Garrard goes to great lengths to allow speed accuracy to be observed and corrected via a big front knob which adjusts its eddy inducing magnet.  The feedback loop is via the operator and big strobe markings cast into the rim, though.  In my experience it hardly ever needs adjusting.

Another reason behind my post was to suggest that wow and flutter can be measured and reported separately.  When these measures are combined, the same number could arise from low wow and high flutter, or high wow and low flutter.  There are unlikely to be equally annoying.

The various standards have differing filter curves, presumably to prevent rumble from affecting the flutter results, and long-term instability from affecting the wow results.  The separation of wow and flutter is at 4-Hz, as far as I know, and the curves are designed to reflect human sensitivity.  Most tests last only a second - you can't get a long-term speed stability measure in that timeframe.

At first glance, a wow and flutter measure seems to tell a casual observer the % range which a turntable's speed variation won't exceed.  Unfortunately there is much more to the standards than meets the ear 

I’m curious about the impact of platter mass on wow and flutter. My VPI has a 22Lb platter, and given Newton’s Law of F=MA , or as would be more relevant here, F/M = A, increasing the platter mass M from say, 2.2lbs to 22lbs wow, which is due to eccentricities, would be unaffected, but flutter certainly would be: the increased mass reduces the potential flutter acceleration A by a factor of 10.

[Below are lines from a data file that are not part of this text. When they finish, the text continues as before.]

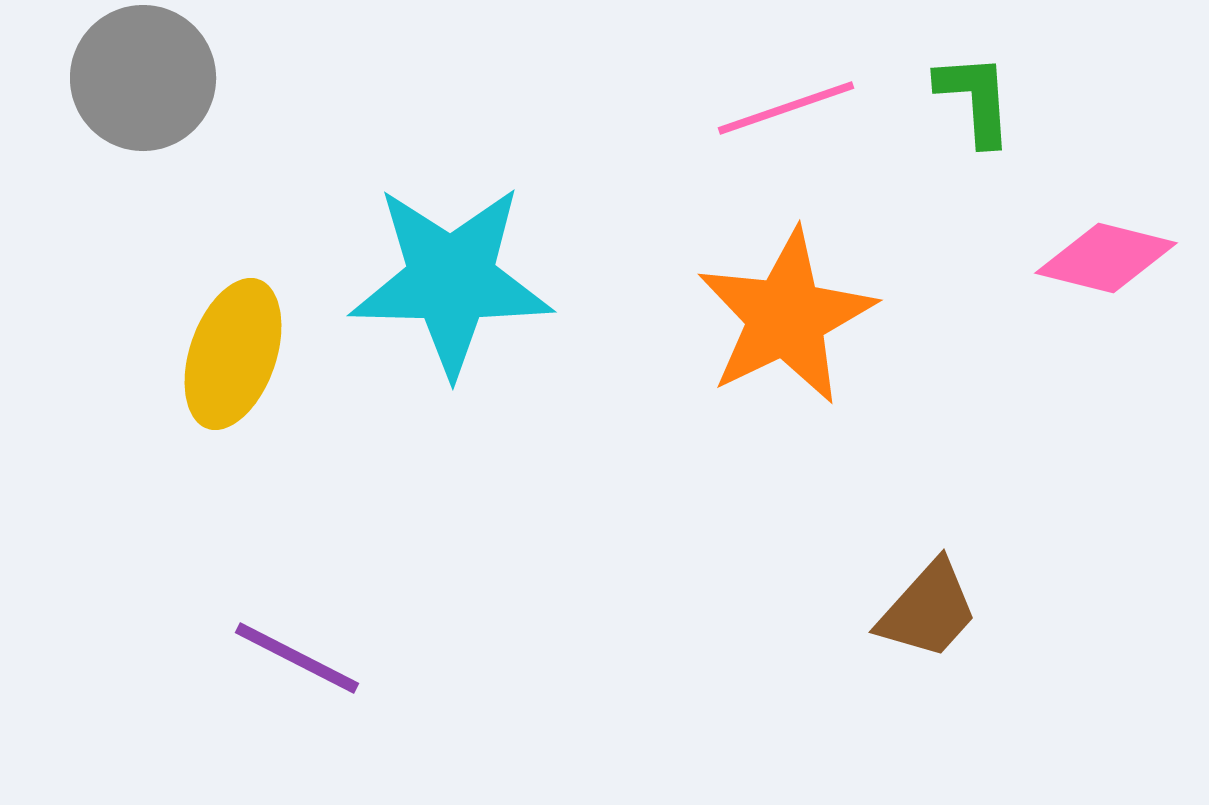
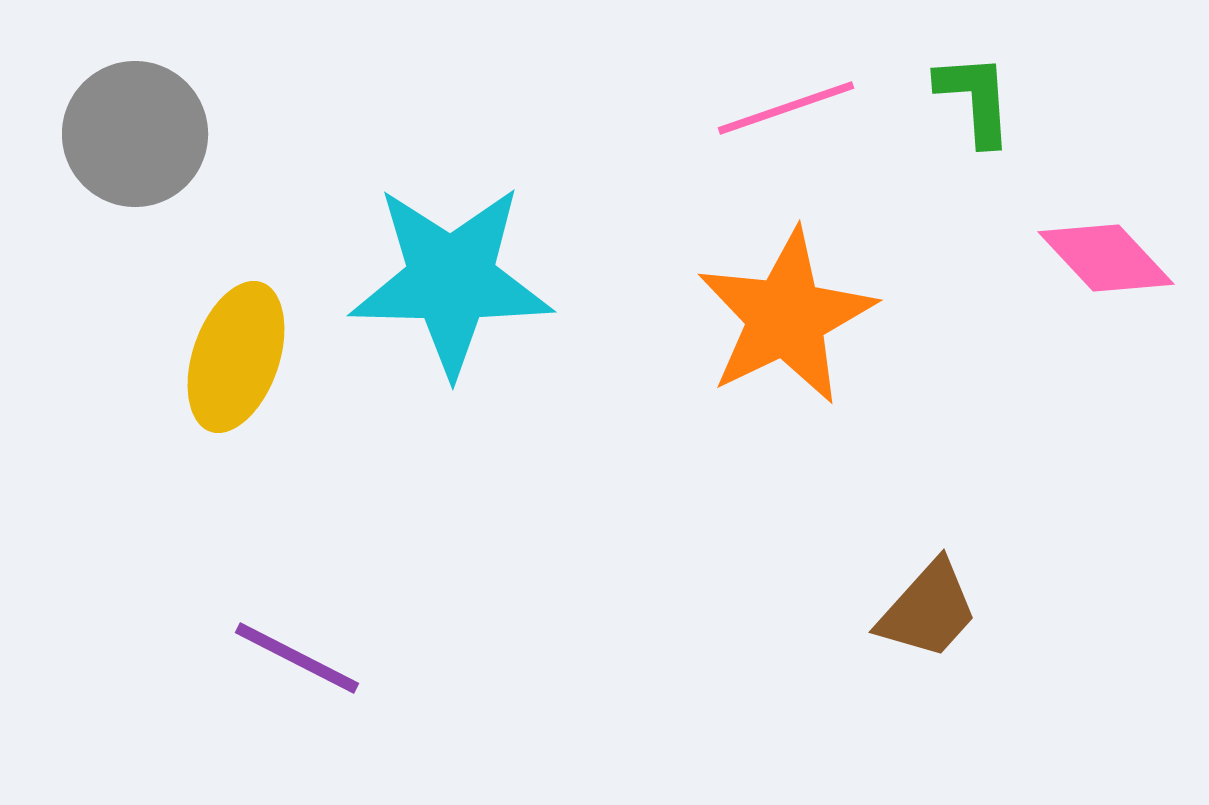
gray circle: moved 8 px left, 56 px down
pink diamond: rotated 33 degrees clockwise
yellow ellipse: moved 3 px right, 3 px down
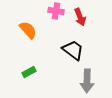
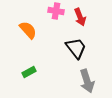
black trapezoid: moved 3 px right, 2 px up; rotated 15 degrees clockwise
gray arrow: rotated 20 degrees counterclockwise
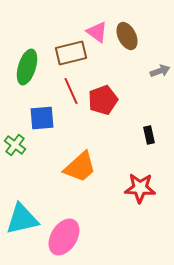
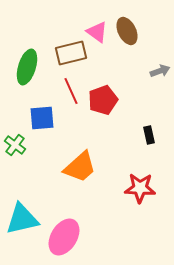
brown ellipse: moved 5 px up
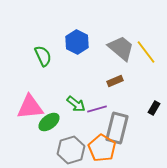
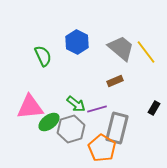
gray hexagon: moved 21 px up
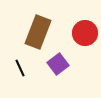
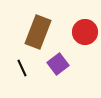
red circle: moved 1 px up
black line: moved 2 px right
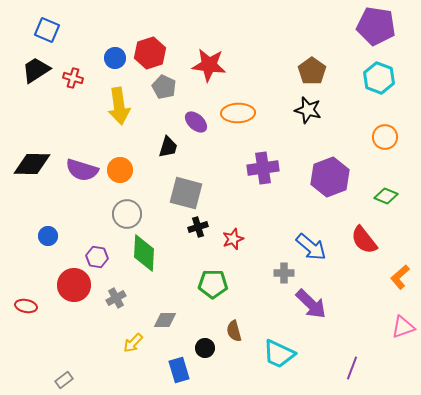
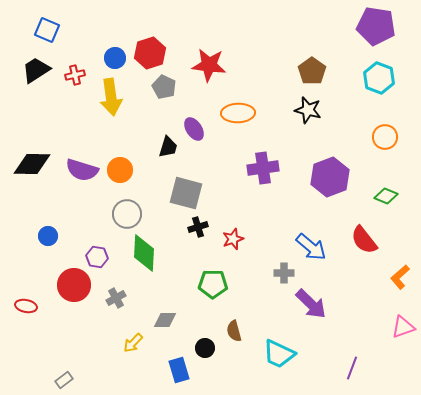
red cross at (73, 78): moved 2 px right, 3 px up; rotated 30 degrees counterclockwise
yellow arrow at (119, 106): moved 8 px left, 9 px up
purple ellipse at (196, 122): moved 2 px left, 7 px down; rotated 15 degrees clockwise
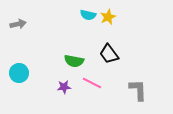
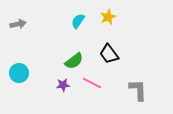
cyan semicircle: moved 10 px left, 6 px down; rotated 112 degrees clockwise
green semicircle: rotated 48 degrees counterclockwise
purple star: moved 1 px left, 2 px up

Also, there has been little discussion of rumble, which is primarily a function of bearing quality, mitigated to some degree by the platter mass and/or damping. Back in the day, our entry level turntable, the Pioneer PL-12D had quite a nice tonearm, and a relatively light cast zinc platter belt driven by a synchronous motor. The only noticeable issue with it was rumble. Upgrading to a Thorens TD-160 resulted in an audibly quieter background, which we attributed to bearing quality. 

What are others experience here?

Right concept, wrong formula.  The relevant formula is for rotational inertia which for a uniform flat disc is : I=m*r^2/2.  Inertia is directly proportional to the mass, but proportional to the radius squared, so where the mass is located is more important than the mass itself.

My first table was a Pioneer PL-12DII, bought it for ~$100 in 1973 IIRC.  Hard to beat for the price, it even had a built in overhang checker.  I don't recall rumble being an issue but I did not have a better table to compare it to.  The only problem I had was the belt which stretched out over time and the slippage caused the speed to be slow by almost 10%. Since it happened slowly over time I didn't really notice it until I replaced the belt.